Because first-generation AI and newer GenAI capabilities blend deterministic and probabilistic technologies, Laks describes training models as both an art and a science, a significant reason why these systems will need humans in the loop for the foreseeable future. Laks also notes that human feedback will be critical every time a manufacturing process in operations or supply chain changes in order to ensure that AI models will one day be able to help leaders better predict those changes. 

He describes how he and his team have used new anomaly and trend detection algorithms to build training datasets and train AI models to recognize their lack of context, which will require more training for those models. 

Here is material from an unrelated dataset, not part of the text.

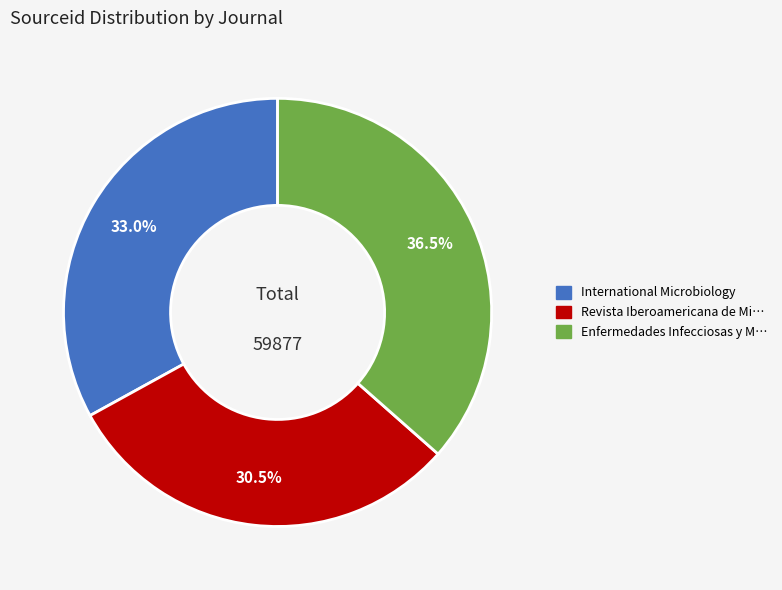

Is there any slice that represents more than half of the pie?

No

When asked to expand on what industry leaders might need to understand in order to make firm investments in AI, Pernenkil explains that AI creates more value the more it is used by colleagues on the front lines, including those in manufacturing, supply, and logistics. “A lot of the time, AI helps in correcting for what might be wrong steps that a particular operator might be taking, or an adjustment, or immediate turn to what’s called a ‘golden path’ for operations, or trying to get back to that golden path,” Laks tells the Emerj podcast audience.

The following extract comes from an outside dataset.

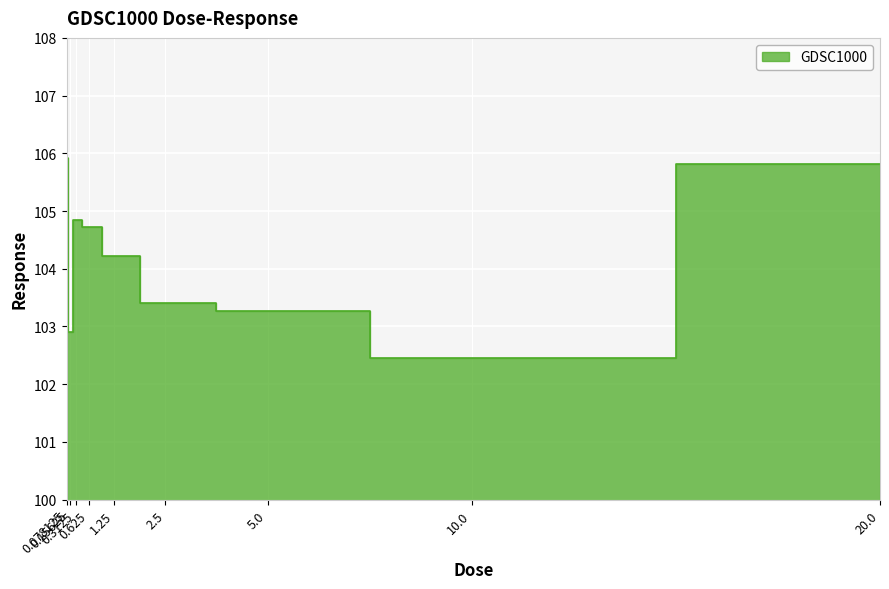

What is the label of the 9th point from the right?

0.078125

Understanding AI to Guide AI Investments

Continuing on the subject of client-related use cases, Laks explains in depth how and why his team always asks their clients to think of value as a starting point – especially to resist the short-term fear of missing out that comes with all tech cycles. 

He advises that if there is no value to be had from the proposed use cases, clients should only pursue that AI implementation if they are popular. He summarizes, “So starting with that value and then driving down to the use cases is another way to ensure that you’re delivering value back to the patient.”

He follows up firmly reminding the audience that value is only measured in a handful of ways, many of which seem less objective the more AI adoption initiatives mature, concluding that “[value] needs to tie back to something specific that the operations leadership team cares about as part of their objectives and goals.” 

When asked about what advice he has for leaders who want to make AI a really high ROI endeavor but aren’t sure where AI would fit into their businesses, he offers additional insight. He explains that data mining for information on complaints or non-conformance to reduce the human invention required is a traditional starting point for pharmaceutical firms including many of his own clients. 

Other possible starting points include inventory (on the supply chain side) and extracting more value from the manufacturing assets. It’s beneficial for Deloitte’s clients to deploy AI to manage their networks, including their manufacturing and outbound distribution networks, since they’re selling such costly products.